Directive. Copy out each row below that contains the string "Anwendung".

** Extracted records follows **

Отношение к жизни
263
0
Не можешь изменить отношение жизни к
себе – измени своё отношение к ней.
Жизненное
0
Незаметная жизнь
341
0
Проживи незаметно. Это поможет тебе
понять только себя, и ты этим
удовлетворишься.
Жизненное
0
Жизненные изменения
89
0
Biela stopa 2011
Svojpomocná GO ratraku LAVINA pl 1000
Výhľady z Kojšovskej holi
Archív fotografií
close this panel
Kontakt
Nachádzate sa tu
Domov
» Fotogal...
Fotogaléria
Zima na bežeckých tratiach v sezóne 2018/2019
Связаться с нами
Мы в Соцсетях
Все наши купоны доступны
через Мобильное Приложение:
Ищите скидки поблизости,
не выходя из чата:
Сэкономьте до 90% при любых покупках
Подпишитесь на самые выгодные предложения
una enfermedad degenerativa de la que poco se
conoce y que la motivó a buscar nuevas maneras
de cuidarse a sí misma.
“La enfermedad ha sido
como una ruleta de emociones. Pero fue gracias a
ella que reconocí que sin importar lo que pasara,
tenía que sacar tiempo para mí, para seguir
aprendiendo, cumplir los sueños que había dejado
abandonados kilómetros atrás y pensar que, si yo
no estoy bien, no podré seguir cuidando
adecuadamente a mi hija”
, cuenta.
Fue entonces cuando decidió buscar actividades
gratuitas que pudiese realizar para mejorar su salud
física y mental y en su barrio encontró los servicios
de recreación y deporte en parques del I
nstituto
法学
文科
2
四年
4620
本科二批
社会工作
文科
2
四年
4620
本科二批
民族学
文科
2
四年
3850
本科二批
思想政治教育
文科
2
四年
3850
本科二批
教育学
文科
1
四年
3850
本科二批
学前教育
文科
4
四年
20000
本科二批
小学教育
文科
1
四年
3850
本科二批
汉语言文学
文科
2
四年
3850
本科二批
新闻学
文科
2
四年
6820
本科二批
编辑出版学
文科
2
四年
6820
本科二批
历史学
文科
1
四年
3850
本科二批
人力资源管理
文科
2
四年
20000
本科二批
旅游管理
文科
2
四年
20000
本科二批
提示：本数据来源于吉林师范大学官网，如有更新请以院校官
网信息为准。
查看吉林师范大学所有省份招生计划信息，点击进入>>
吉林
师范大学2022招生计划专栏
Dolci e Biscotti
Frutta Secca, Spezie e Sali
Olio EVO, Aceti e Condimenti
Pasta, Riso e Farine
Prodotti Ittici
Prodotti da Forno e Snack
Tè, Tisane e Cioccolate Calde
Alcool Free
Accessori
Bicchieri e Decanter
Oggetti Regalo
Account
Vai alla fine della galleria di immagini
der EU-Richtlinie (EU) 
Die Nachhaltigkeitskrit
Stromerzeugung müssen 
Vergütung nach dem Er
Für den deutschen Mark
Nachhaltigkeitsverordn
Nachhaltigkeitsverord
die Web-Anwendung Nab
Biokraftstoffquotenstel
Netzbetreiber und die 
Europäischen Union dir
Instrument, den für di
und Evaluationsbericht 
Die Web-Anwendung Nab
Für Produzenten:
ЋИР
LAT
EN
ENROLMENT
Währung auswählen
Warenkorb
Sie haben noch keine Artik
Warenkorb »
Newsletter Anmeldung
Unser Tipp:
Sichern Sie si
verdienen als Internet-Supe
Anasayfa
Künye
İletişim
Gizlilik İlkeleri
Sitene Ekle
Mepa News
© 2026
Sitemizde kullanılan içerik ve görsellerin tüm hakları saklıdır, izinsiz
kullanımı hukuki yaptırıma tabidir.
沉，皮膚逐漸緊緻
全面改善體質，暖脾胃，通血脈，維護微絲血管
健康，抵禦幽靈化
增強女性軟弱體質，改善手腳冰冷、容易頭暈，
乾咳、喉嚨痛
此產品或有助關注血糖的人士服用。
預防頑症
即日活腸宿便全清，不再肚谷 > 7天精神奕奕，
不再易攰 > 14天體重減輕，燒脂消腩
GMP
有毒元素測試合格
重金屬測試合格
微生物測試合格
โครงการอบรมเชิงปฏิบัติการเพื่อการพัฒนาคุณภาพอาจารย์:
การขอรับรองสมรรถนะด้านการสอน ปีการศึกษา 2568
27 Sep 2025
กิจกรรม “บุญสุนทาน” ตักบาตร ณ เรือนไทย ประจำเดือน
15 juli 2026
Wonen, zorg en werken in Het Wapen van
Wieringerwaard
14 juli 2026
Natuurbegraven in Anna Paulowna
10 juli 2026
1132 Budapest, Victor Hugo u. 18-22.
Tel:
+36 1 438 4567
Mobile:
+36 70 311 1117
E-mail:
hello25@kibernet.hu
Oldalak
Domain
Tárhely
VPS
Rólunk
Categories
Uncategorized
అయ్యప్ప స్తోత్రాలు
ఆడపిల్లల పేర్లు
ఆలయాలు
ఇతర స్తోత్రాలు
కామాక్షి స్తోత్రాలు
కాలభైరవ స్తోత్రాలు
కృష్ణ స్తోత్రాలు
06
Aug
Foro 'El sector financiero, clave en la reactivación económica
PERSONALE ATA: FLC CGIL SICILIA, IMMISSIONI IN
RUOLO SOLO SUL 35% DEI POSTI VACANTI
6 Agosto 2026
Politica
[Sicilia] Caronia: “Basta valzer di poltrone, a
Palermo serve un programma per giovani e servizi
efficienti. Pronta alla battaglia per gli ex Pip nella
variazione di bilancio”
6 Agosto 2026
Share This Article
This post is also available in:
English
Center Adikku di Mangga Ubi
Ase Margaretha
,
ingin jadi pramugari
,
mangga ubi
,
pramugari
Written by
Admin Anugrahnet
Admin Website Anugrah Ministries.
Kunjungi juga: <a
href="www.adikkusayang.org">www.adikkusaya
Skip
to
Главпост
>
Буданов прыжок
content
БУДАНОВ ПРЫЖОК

** End of Extracted records **

Solution.
die Web-Anwendung Nab
Die Web-Anwendung Nab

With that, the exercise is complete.